8th Sep 2017
A jaw-dropping selection of the the best and most striking 2017 submissions for the annual Bird Photographer of the Year was released recently with the overall winner announced as nature photographer Alejandro Prieto Rojas. He won the top spot with his image of a pink flamingo feeding a chick, taken at Rio Lagartos, Mexico and will receive a £5,000 cash prize.
The annual competition is a collaboration between the British Trust for Ornithology and Nature Picture Library. BPOTY helps raise funds for the BTO, so far having raised over £5,500 from entry fees alone. The money has been used to help support the BTO’s young birders program, aimed at engaging a younger generation of naturalists and ornithologists.
Our own birdlife here at the stud has also begun to thrive with growing colonies of buzzards, wrens, treecreepers and kingfishers, spotted amongst the more common visitors. Our heron population has also increased and although a little shy of our visitors, they can often be observed quietly fishing along the shores of St Fiachra’s Garden.
Herons are considered pests to fishermen but our head gardener in St Fiachra’s Garden, Davey, sees no great issue with the numbers and is excited to report in fact, that a lesser known white heron called a Little Egret has also been noticed from time to time. These are much rarer and could be compared to this beautiful image, another finalist in the BPOTY competition:
Our Mute Swan cygnets haven’t faired so well and we were heartbroken to have lost three of the four that hatched. Davey is shocked too and can only put it down to the mink which continue to plague the waters and can be very damaging. Nature is sometimes very hard to swallow.

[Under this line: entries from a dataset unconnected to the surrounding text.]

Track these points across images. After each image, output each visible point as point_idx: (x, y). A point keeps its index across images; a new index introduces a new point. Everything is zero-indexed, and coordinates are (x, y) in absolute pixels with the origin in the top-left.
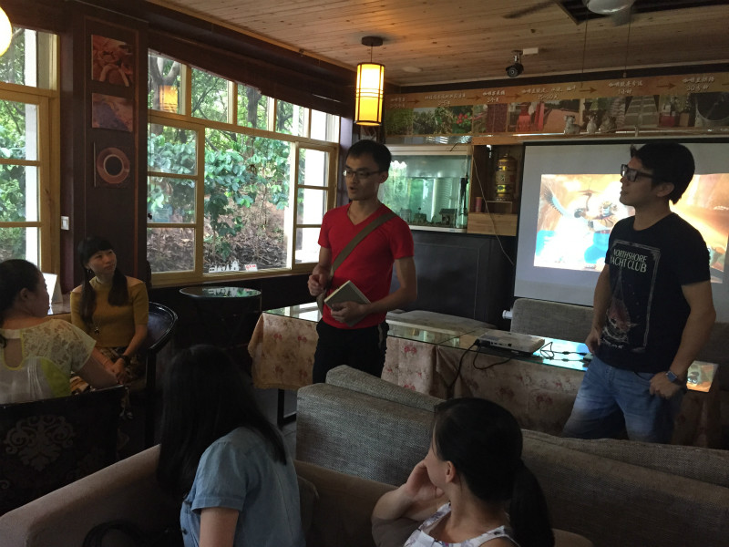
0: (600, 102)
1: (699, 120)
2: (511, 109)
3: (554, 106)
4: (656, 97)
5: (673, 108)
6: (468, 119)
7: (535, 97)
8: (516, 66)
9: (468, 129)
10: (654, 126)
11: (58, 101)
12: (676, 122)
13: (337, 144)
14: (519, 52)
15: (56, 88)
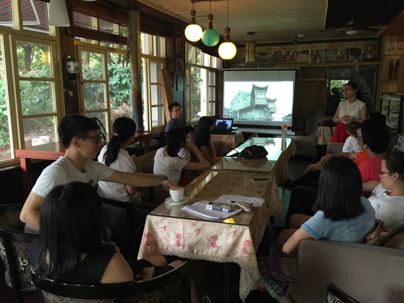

In their memory however, one of our visitors took this magnificent shot earlier in the year which will go forward to our 2019 Calendar Competition, where we feature 12 of the best shots taken by visitors during the year.

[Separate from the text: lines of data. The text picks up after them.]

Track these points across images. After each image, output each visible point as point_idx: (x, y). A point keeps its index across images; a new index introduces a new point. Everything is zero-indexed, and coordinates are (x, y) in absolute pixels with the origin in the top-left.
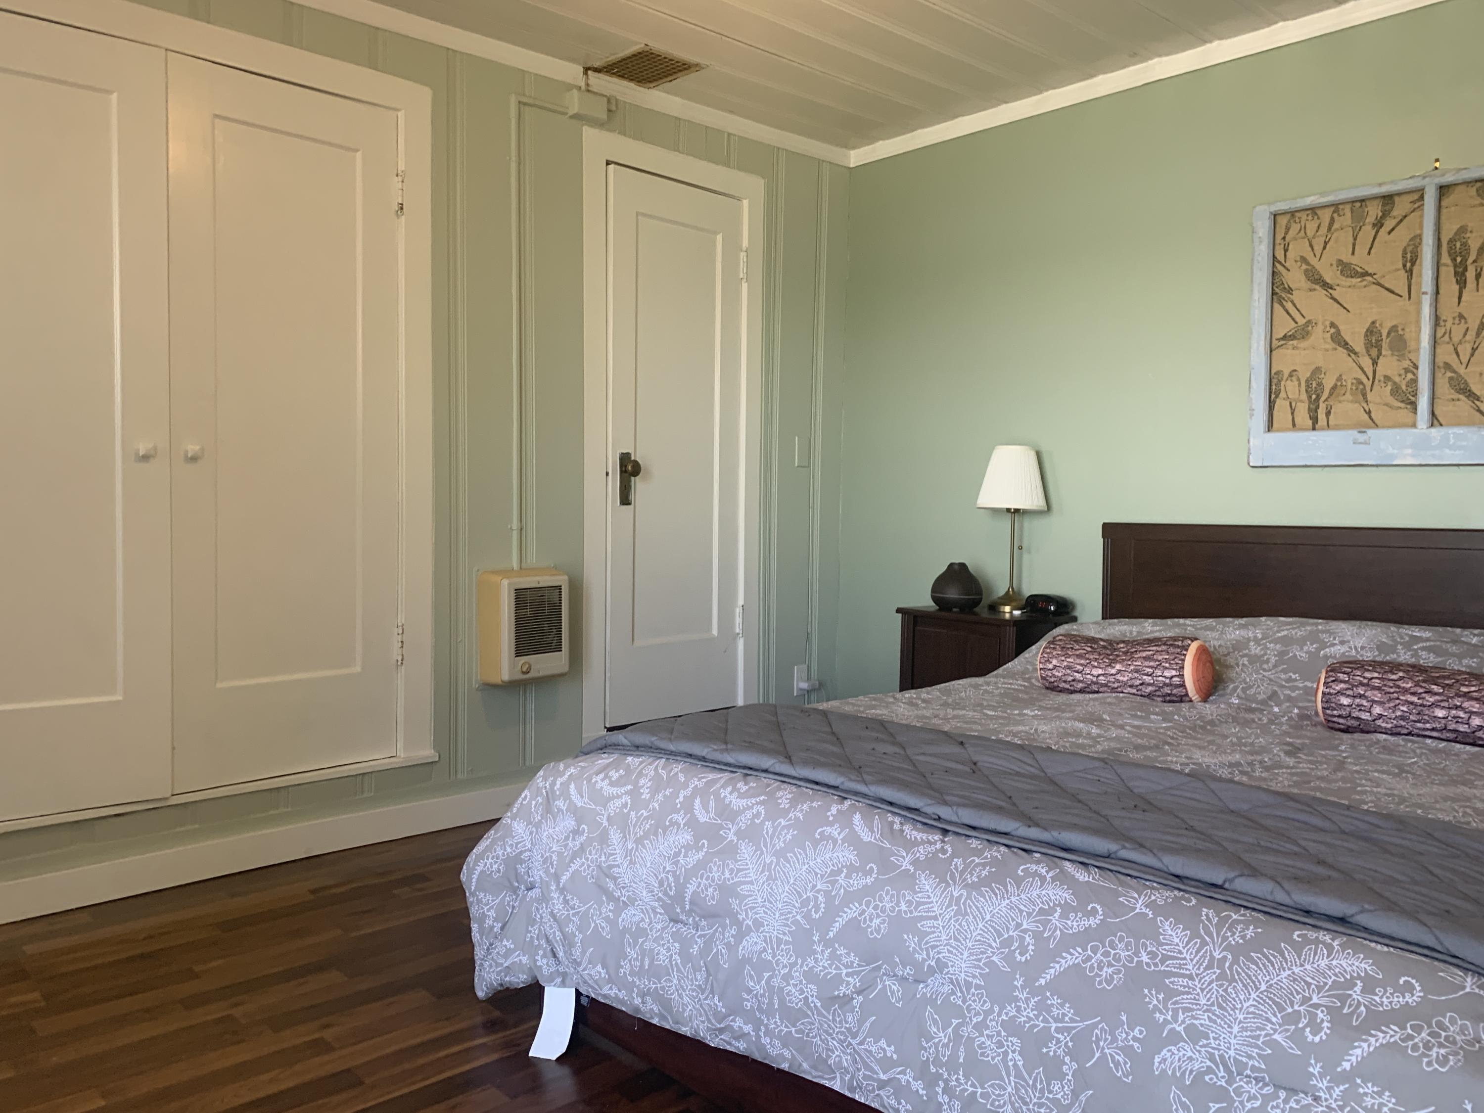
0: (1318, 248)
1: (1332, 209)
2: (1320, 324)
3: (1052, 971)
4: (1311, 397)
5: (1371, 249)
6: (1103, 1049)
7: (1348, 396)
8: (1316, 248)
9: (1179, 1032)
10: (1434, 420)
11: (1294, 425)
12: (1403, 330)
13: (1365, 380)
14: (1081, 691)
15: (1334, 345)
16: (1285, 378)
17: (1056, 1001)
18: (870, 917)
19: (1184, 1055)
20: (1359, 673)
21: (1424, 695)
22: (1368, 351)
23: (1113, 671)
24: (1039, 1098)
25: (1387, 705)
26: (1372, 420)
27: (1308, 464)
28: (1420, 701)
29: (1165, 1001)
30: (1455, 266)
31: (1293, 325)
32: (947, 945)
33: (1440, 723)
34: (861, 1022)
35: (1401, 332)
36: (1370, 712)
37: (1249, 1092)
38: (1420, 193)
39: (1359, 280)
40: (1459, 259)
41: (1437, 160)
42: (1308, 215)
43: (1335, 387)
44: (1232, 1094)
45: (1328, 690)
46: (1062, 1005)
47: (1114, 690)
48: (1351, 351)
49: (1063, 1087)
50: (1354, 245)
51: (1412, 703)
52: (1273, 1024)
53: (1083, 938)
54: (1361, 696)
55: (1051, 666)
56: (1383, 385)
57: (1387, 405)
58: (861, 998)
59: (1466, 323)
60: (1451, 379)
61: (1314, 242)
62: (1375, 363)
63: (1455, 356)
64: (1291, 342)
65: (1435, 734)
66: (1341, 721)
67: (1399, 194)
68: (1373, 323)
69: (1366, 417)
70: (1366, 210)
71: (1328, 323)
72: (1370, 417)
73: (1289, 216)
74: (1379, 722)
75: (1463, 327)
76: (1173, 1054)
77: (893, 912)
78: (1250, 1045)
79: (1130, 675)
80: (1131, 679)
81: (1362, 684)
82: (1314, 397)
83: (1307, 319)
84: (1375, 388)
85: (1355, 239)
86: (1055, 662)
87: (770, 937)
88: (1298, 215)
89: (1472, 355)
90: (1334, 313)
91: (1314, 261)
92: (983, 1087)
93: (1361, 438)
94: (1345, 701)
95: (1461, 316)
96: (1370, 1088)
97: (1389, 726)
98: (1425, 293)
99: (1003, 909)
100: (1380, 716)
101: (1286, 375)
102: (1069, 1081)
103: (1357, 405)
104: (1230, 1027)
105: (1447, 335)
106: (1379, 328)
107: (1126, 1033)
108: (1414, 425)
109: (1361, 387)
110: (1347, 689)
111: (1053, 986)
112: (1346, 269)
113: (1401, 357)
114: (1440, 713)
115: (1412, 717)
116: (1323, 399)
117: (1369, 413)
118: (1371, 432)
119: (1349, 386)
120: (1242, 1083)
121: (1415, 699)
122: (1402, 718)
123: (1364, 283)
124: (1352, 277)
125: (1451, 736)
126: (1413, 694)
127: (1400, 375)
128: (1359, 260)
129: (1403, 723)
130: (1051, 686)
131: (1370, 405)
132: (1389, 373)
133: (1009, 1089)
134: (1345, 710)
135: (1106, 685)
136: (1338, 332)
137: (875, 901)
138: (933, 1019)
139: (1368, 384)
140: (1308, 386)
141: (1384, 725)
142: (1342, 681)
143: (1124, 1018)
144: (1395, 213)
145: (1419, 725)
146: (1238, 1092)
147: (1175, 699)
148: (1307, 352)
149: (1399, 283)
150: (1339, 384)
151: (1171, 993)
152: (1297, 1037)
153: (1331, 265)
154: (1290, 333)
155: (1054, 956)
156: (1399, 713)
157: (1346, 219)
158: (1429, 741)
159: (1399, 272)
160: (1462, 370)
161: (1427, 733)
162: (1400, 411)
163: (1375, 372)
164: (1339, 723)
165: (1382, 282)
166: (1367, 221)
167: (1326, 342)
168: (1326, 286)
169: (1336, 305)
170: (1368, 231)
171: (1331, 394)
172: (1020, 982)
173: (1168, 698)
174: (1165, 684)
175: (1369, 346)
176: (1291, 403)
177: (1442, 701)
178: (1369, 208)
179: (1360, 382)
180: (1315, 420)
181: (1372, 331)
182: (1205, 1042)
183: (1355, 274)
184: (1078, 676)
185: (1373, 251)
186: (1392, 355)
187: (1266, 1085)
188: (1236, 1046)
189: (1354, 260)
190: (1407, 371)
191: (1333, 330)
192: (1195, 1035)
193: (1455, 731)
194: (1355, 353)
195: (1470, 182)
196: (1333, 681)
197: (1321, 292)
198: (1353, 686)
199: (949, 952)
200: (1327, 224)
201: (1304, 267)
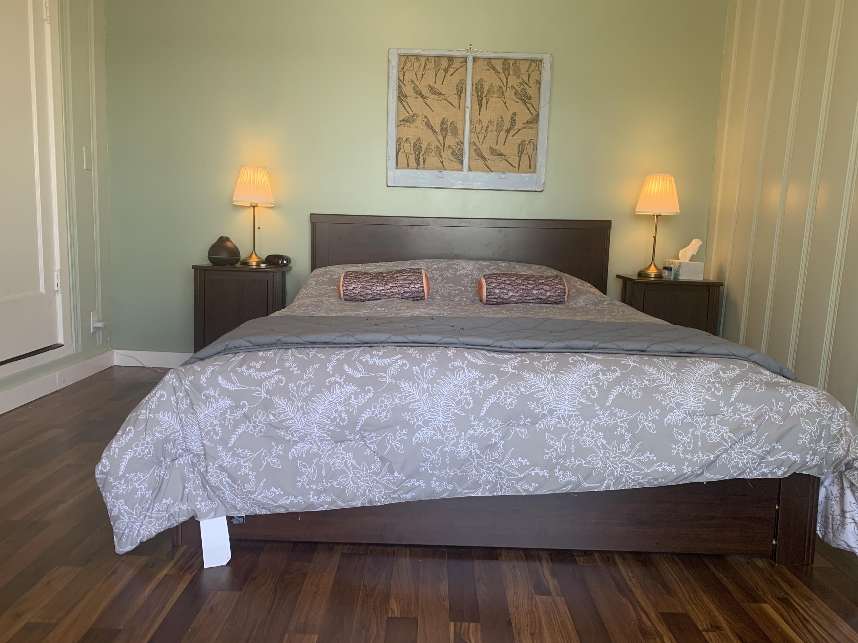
0: (419, 77)
1: (426, 58)
2: (420, 116)
3: (611, 398)
4: (416, 153)
5: (443, 82)
6: (643, 423)
7: (433, 154)
8: (418, 76)
9: (673, 407)
10: (470, 170)
11: (408, 166)
12: (456, 124)
13: (440, 147)
14: (370, 299)
15: (427, 128)
16: (403, 142)
17: (618, 410)
18: (504, 399)
19: (676, 415)
20: (499, 279)
21: (527, 285)
22: (441, 133)
23: (389, 287)
24: (615, 454)
25: (514, 291)
26: (443, 166)
27: (416, 186)
28: (526, 288)
29: (664, 396)
30: (478, 97)
31: (407, 115)
32: (554, 401)
33: (535, 296)
34: (504, 454)
35: (455, 125)
36: (507, 295)
37: (701, 421)
38: (465, 59)
39: (438, 96)
40: (479, 94)
41: (471, 45)
42: (414, 59)
43: (427, 149)
44: (695, 424)
45: (489, 287)
46: (621, 411)
47: (389, 297)
48: (434, 131)
49: (626, 446)
50: (436, 78)
51: (524, 289)
52: (703, 393)
53: (617, 381)
54: (503, 288)
55: (351, 288)
56: (448, 150)
57: (450, 159)
58: (503, 442)
59: (482, 124)
60: (475, 149)
61: (417, 73)
62: (444, 139)
63: (477, 139)
64: (406, 124)
65: (533, 301)
66: (495, 300)
67: (456, 57)
68: (444, 119)
69: (441, 164)
70: (441, 62)
71: (423, 116)
72: (443, 165)
73: (406, 57)
74: (511, 299)
75: (480, 126)
76: (672, 416)
77: (518, 393)
78: (699, 403)
79: (398, 288)
80: (399, 290)
81: (502, 283)
82: (417, 152)
83: (414, 113)
84: (445, 150)
85: (436, 76)
86: (353, 286)
87: (438, 427)
88: (410, 57)
89: (484, 139)
90: (426, 111)
91: (417, 83)
92: (585, 460)
93: (440, 175)
94: (497, 291)
95: (480, 121)
96: (741, 405)
97: (515, 300)
98: (467, 108)
99: (576, 378)
100: (512, 296)
101: (404, 140)
102: (628, 442)
103: (437, 159)
104: (690, 399)
105: (474, 129)
106: (446, 122)
107: (652, 413)
108: (462, 170)
109: (439, 150)
110: (497, 286)
111: (614, 404)
112: (432, 90)
113: (455, 137)
114: (535, 292)
115: (524, 295)
116: (421, 154)
117: (442, 163)
118: (444, 172)
119: (433, 148)
120: (697, 419)
121: (524, 287)
122: (521, 296)
123: (440, 98)
124: (435, 94)
125: (538, 301)
126: (523, 285)
127: (455, 146)
128: (437, 86)
129: (521, 298)
130: (351, 299)
131: (443, 159)
132: (450, 144)
133: (601, 455)
134: (497, 295)
135: (385, 295)
136: (428, 121)
137: (504, 391)
138: (551, 438)
139: (442, 148)
140: (414, 147)
141: (513, 300)
142: (494, 283)
143: (650, 408)
144: (453, 66)
145: (528, 298)
146: (697, 422)
147: (419, 298)
148: (414, 129)
149: (455, 101)
150: (429, 147)
151: (664, 393)
152: (713, 395)
153: (425, 87)
154: (405, 119)
155: (609, 391)
156: (519, 294)
157: (431, 65)
158: (531, 304)
159: (455, 96)
160: (480, 146)
161: (529, 301)
162: (455, 163)
163: (444, 143)
164: (493, 301)
165: (448, 99)
166: (441, 67)
167: (423, 126)
168: (423, 97)
169: (428, 107)
170: (441, 73)
171: (425, 152)
172: (598, 407)
173: (416, 298)
174: (416, 292)
175: (442, 130)
176: (406, 155)
177: (535, 287)
178: (443, 62)
179: (438, 147)
180: (418, 164)
181: (443, 123)
182: (683, 407)
183: (436, 93)
184: (369, 292)
185: (444, 83)
186: (452, 136)
187: (705, 416)
188: (694, 405)
189: (436, 86)
190: (458, 144)
191: (426, 120)
192: (679, 405)
193: (541, 299)
194: (436, 133)
195: (485, 58)
196: (490, 283)
197: (420, 100)
198: (499, 284)
199: (556, 404)
200: (423, 66)
201: (413, 85)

Autumn is a truly splendid time of year with the lessening light making for perfect pics alongside the backdrop of golds and browns.
So take out your lenses and get snapping. Autumn at the Irish National Stud is simply stunning. The colour in the Japanese Gardens is hard to match anywhere and as visitors tail off, there are plenty of opportunities to capture that ‘special’ image.
Our Bug Hotel is also beginning to fill up with all sorts of critters including the threatened honey bee. Worldwide the news is good for the bee population too. After positive efforts to restrict the use of pesticides, the populations are beginning to grow by over 3% per month – good news for us all!